Aquelas pessoas conheciam uma união que não existia antes. Estavam num bunker, resistindo às invasões. Mais do que uma família, formavam um clã, uma pequena nação. E se protegiam do mundo, das impurezas da vida – e ele era toda esta impureza. Daí o ódio que encontrava nos olhos de todos, até nos da namorada.

Na hora de ir embora, sem nem tocar nela, ele segurou por bastante tempo a maçaneta. Enquanto dizia algumas amenidades, via a sogra com o paninho e o álcool na mão. Assim que ele se dignasse sair, ela correria para desinfetar toda a porta.

Quis devolver a máscara ao partir da namorada.

– Melhor ficar com ela – era como se eles estivessem se despedindo para sempre.

Ao chegar em casa, sentiu-se ridículo com a máscara. Dormiria com ela, mesmo morando sozinho? Ligou o computador para se conectar com uma pessoa que havia conhecido na internet.

Ela morava em Madri. Pelo horário, devia estar amanhecendo por lá. Chamou-a pelo messenger; uns minutos depois ela respondeu.

– E o tempo aí?

– Muito calor, estou só de calcinha e camiseta.
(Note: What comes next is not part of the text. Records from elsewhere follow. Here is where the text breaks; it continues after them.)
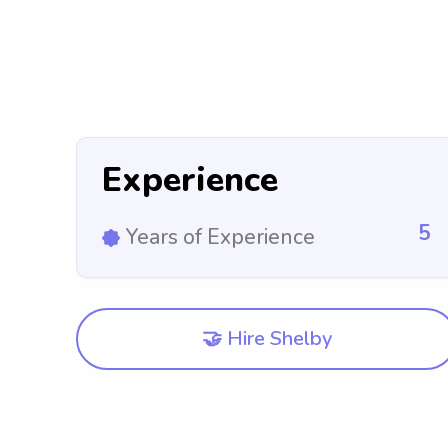
Experience
5
Years of Experience
🤝 Hire Shelby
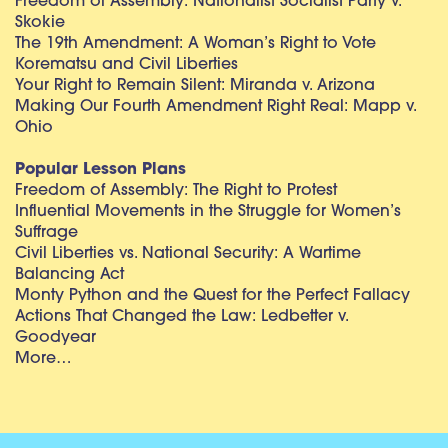
Freedom of Assembly: Nationalist Socialist Party v.
Skokie
The 19th Amendment: A Woman’s Right to Vote
Korematsu and Civil Liberties
Your Right to Remain Silent: Miranda v. Arizona
Making Our Fourth Amendment Right Real: Mapp v.
Ohio
Popular Lesson Plans
Freedom of Assembly: The Right to Protest
Influential Movements in the Struggle for Women’s
Suffrage
Civil Liberties vs. National Security: A Wartime
Balancing Act
Monty Python and the Quest for the Perfect Fallacy
Actions That Changed the Law: Ledbetter v.
Goodyear
More…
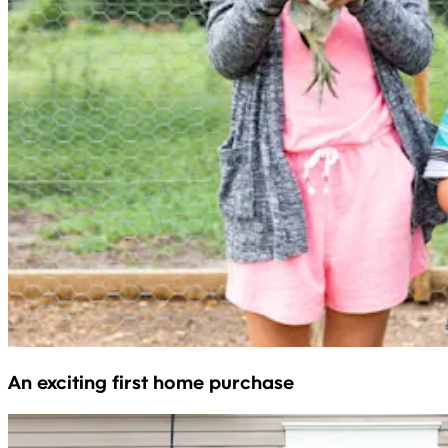
An exciting first home purchase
Estremeceu diante deste primeiro desnudamento, verbal. Eles ainda não tinham webcam.

– Já amanheceu?

– Está amanhecendo. Uma manhã ensolarada.

E ele sentiu todo aquele sol saudável chegando do outro lado do oceano. Afrouxou um pouco a máscara e continuou dizendo palavras quentes para quem, embora tão distante, estava ali ao seu lado na noite chuvosa.